Exercises to complete:
1. Rewrite the passage about Annik Adey-Babinski, everything from "Annik Adey-Babinski moved" down to "cohorts moved away.", using "Coral Gables" wherever "Miami Beach" appears.
2. Decide whether each statement agrees with the passage about Annik Adey-Babinski, answering yes or no and quoting the words that settle it: (a) She earned her master's degree at FIU. (b) She attended several Toastmasters meetings. (c) She got a job at a welding magazine.

[Selected passage Boundary: Start]

Annik Adey-Babinski moved to South Florida for poetry school. While earning her master's degree at FIU, she had plenty of friends; she lived on vibrant Miami Beach and hung out with classmates. But life happened, and most of those cohorts moved away.

Adey-Babinski, 28, who got a job at a welding magazine, a boyfriend, and a home in the 'burbs, decided to stick around but found it hard to make new, close, female pals. "I joined a gym for women; I went to one Toastmasters," she remembers. "But nothing was really clicking." 

About six weeks ago, she realized that "I don't think it's just me having trouble connecting" and set out to do some friend matchmaking. 

She's been involved with cool community art projects, like the O, Miami poetry festival — but this... "I knew it had to be a web concept," she said, "in order to reach people beyond my network."

[Selected passage Boundary: End]
[Data Boundary: Start]

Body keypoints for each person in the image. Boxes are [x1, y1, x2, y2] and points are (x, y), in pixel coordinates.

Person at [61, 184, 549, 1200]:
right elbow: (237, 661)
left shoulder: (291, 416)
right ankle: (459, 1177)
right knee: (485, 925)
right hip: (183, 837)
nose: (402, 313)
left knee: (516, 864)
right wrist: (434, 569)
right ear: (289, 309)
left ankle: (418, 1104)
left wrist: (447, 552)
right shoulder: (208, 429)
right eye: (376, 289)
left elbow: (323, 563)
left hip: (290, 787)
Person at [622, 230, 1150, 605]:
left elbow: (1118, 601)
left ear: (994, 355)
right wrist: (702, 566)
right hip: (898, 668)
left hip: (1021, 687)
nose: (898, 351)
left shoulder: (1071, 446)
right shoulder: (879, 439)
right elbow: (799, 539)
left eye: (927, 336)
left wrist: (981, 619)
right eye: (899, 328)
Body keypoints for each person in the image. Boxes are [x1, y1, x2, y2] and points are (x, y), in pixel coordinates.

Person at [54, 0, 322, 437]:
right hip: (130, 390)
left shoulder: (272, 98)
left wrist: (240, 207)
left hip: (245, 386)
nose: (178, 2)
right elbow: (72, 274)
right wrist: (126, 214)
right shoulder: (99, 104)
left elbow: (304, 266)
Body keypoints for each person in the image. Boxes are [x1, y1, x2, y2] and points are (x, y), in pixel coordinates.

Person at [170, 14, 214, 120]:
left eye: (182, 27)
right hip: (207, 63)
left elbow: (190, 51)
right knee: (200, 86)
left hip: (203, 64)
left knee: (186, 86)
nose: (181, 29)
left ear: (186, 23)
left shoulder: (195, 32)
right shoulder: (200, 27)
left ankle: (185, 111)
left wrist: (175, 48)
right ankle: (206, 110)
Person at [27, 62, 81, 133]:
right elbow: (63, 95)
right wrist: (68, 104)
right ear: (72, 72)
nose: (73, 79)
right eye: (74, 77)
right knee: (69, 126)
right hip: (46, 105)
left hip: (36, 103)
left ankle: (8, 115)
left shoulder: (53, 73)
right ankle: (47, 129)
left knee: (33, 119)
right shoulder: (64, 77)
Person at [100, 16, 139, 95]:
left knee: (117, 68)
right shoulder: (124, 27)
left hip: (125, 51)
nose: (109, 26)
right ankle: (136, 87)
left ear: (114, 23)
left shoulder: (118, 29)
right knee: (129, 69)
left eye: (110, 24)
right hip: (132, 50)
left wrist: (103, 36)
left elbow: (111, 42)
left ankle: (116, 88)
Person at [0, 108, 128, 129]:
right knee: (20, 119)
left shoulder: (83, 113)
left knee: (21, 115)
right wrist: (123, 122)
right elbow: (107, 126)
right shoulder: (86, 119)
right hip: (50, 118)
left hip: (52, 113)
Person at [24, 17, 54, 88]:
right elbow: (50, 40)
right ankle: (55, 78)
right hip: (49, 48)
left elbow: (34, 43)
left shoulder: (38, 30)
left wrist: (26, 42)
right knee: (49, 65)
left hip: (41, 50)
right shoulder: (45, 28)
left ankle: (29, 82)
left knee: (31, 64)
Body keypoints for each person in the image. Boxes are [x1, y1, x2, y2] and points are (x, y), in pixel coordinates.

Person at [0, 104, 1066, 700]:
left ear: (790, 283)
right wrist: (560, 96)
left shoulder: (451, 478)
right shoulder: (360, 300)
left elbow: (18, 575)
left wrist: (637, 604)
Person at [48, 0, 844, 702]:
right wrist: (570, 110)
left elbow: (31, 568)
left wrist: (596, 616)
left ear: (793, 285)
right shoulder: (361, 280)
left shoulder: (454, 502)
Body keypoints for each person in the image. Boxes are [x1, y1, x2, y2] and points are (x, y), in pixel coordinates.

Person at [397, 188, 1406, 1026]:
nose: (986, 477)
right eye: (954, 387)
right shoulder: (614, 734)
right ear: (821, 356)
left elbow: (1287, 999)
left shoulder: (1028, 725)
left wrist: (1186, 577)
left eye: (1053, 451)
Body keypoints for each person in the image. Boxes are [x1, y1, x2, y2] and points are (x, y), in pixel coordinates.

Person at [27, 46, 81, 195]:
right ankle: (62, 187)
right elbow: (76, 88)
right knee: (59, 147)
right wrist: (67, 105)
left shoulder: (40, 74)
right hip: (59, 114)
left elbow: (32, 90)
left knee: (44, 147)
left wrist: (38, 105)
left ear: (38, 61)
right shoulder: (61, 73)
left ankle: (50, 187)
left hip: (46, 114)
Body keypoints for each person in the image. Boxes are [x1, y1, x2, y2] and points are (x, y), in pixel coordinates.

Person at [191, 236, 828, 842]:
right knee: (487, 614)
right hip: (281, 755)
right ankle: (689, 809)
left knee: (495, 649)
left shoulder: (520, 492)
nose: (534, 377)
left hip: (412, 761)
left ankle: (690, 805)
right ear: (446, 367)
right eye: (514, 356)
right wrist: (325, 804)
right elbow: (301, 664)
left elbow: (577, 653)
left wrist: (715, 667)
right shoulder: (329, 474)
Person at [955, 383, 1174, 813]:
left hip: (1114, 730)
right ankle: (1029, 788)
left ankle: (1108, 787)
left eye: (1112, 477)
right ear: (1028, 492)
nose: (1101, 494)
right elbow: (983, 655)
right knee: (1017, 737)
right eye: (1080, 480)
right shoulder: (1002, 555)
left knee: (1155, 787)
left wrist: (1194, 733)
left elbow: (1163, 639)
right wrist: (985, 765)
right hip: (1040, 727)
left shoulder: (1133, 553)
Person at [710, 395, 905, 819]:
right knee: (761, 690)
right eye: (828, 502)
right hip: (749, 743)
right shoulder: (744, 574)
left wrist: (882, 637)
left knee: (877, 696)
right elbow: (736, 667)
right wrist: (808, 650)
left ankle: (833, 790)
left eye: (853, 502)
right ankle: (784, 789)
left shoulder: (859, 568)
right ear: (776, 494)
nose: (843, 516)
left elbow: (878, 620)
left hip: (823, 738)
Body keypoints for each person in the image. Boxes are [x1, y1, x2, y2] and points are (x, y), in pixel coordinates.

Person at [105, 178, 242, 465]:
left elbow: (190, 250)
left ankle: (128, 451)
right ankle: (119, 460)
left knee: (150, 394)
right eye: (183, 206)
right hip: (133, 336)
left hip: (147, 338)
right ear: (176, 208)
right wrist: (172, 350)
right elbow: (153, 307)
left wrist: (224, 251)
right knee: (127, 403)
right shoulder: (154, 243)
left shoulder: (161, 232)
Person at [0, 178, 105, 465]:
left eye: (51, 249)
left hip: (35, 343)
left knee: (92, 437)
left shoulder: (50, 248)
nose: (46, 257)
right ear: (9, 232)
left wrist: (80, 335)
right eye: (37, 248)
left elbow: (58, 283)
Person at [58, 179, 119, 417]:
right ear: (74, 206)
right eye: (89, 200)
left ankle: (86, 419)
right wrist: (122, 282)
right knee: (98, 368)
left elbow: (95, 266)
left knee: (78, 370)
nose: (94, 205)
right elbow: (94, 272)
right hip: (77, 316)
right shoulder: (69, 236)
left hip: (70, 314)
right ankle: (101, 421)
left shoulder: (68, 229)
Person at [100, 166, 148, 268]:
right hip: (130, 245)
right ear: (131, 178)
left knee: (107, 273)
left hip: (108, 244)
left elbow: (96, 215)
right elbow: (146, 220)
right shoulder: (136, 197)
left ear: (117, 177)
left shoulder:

[Data Boundary: End]

Responses to the exercise:
1.
Annik Adey-Babinski moved to South Florida for poetry school. While earning her master's degree at FIU, she had plenty of friends; she lived on vibrant Coral Gables and hung out with classmates. But life happened, and most of those cohorts moved away.

2.
(a) Yes: "While earning her master's degree at FIU"
(b) No: "I went to one Toastmasters"
(c) Yes: "who got a job at a welding magazine"